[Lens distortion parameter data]
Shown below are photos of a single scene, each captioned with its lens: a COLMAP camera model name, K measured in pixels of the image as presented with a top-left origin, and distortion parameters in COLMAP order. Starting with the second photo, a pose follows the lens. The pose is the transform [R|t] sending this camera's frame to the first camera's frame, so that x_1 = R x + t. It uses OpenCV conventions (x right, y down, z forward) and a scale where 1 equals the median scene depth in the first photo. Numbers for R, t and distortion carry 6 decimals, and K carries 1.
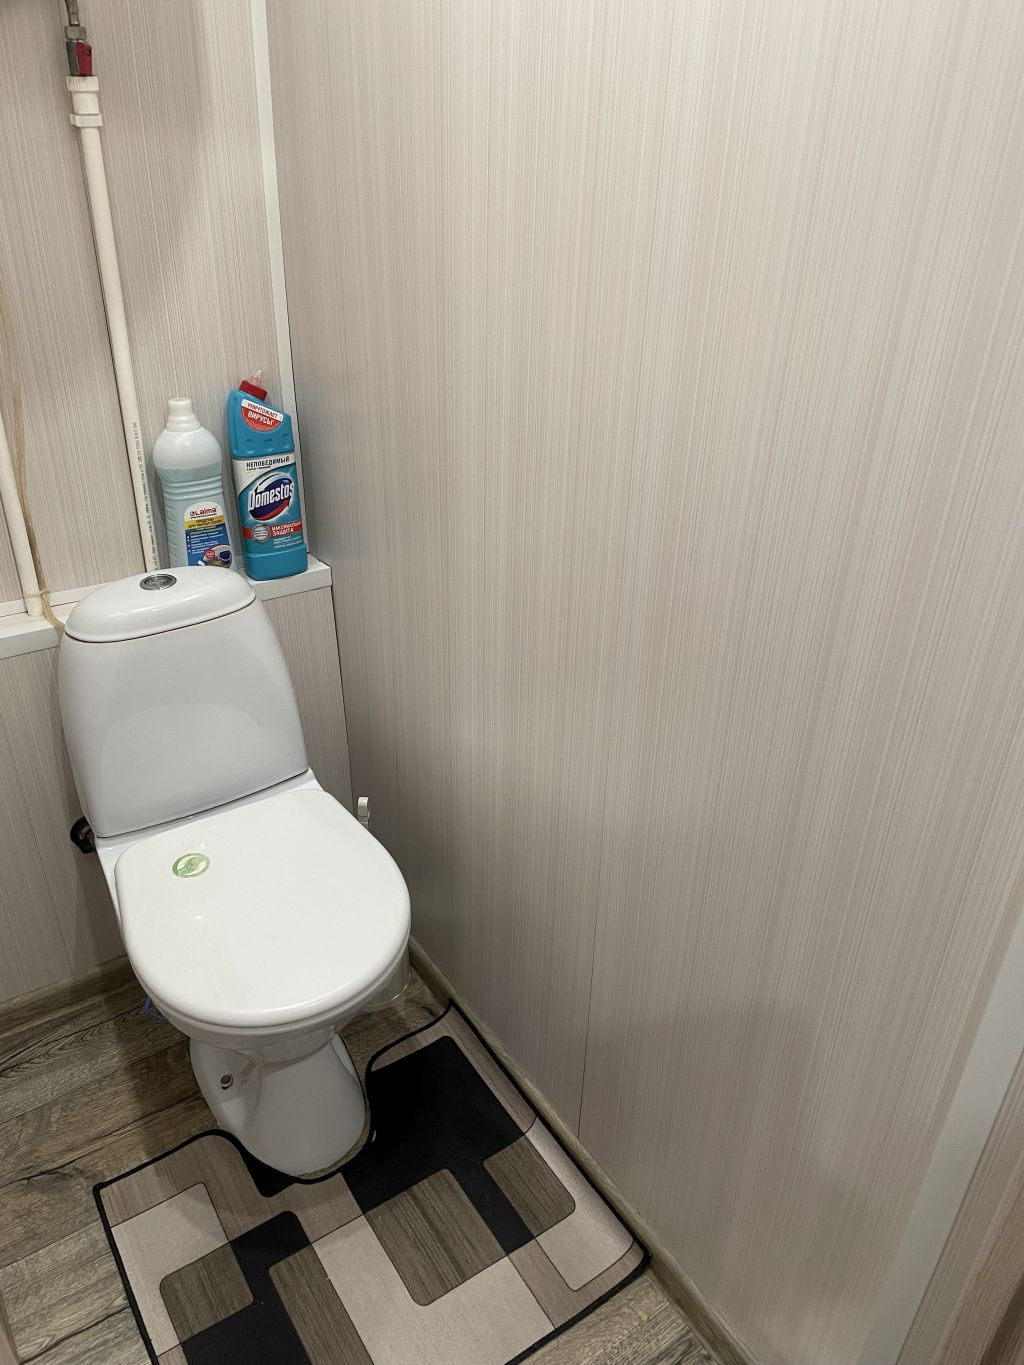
lens RADIAL K [[1037.0, 0, 508.6], [0, 1037.0, 673.8], [0, 0, 1]] dist [0.085377, -0.111414]
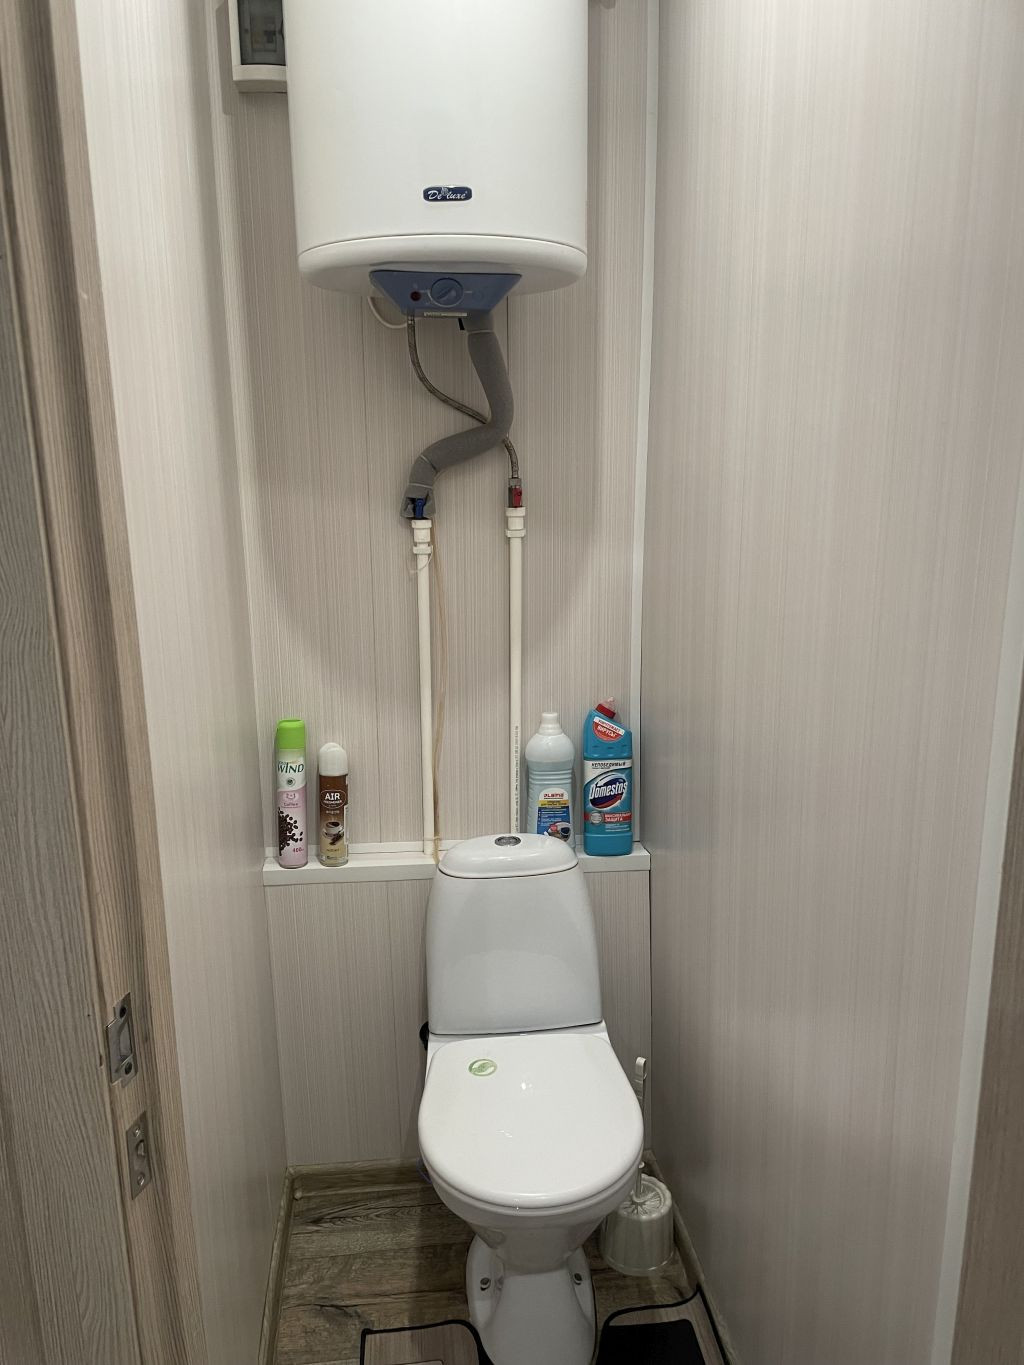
lens RADIAL K [[1037.0, 0, 508.4], [0, 1037.0, 689.4], [0, 0, 1]] dist [0.085377, -0.111414]
pose [[0.888587, 0.074826, -0.452564, 0.234978], [-0.202841, 0.948999, -0.241363, 0.045137], [0.411423, 0.306270, 0.858446, -0.185168]]
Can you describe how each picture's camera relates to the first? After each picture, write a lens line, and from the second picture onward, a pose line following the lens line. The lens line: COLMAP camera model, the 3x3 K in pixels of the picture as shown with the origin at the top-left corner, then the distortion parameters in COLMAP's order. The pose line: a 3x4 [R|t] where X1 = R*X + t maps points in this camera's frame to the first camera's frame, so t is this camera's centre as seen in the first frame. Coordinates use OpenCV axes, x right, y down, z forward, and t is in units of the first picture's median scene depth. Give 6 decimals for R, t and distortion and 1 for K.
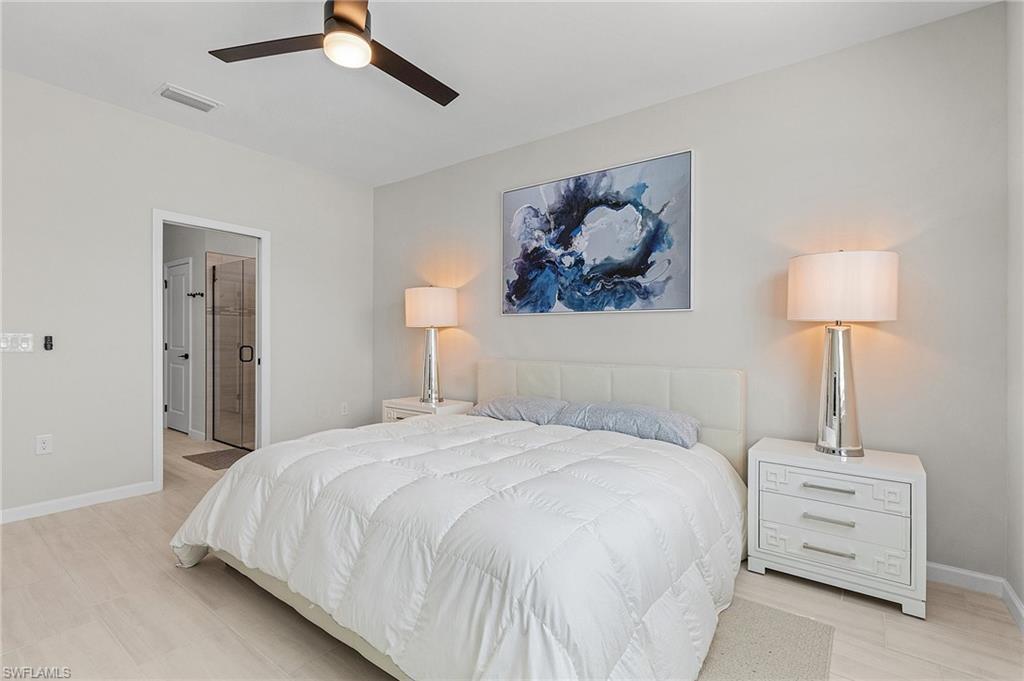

What you need to do → Reproduce every line of the records above verbatim, omitting the pictures.

Answer box →
Shown below are photos of a single scene, each captioned with its lens: a COLMAP camera model name, K measured in pixels of the image as presented with a top-left origin, and distortion parameters in COLMAP order. Starting with the second photo, a pose follows the lens. The pose is the transform [R|t] sending this camera's frame to the first camera's frame, so that x_1 = R x + t. It uses OpenCV conventions (x right, y down, z forward) and a scale where 1 equals the median scene depth in the first photo. Numbers for R, t and distortion carry 6 decimals, and K carries 1.
lens RADIAL K [[1037.0, 0, 508.6], [0, 1037.0, 673.8], [0, 0, 1]] dist [0.085377, -0.111414]
lens RADIAL K [[1037.0, 0, 508.4], [0, 1037.0, 689.4], [0, 0, 1]] dist [0.085377, -0.111414]
pose [[0.888587, 0.074826, -0.452564, 0.234978], [-0.202841, 0.948999, -0.241363, 0.045137], [0.411423, 0.306270, 0.858446, -0.185168]]
Can you describe how each picture's camera relates to the first? After each picture, write a lens line, and from the second picture onward, a pose line following the lens line. The lens line: COLMAP camera model, the 3x3 K in pixels of the picture as shown with the origin at the top-left corner, then the distortion parameters in COLMAP's order. The pose line: a 3x4 [R|t] where X1 = R*X + t maps points in this camera's frame to the first camera's frame, so t is this camera's centre as seen in the first frame. Coordinates use OpenCV axes, x right, y down, z forward, and t is in units of the first picture's median scene depth. Give 6 decimals for R, t and distortion and 1 for K.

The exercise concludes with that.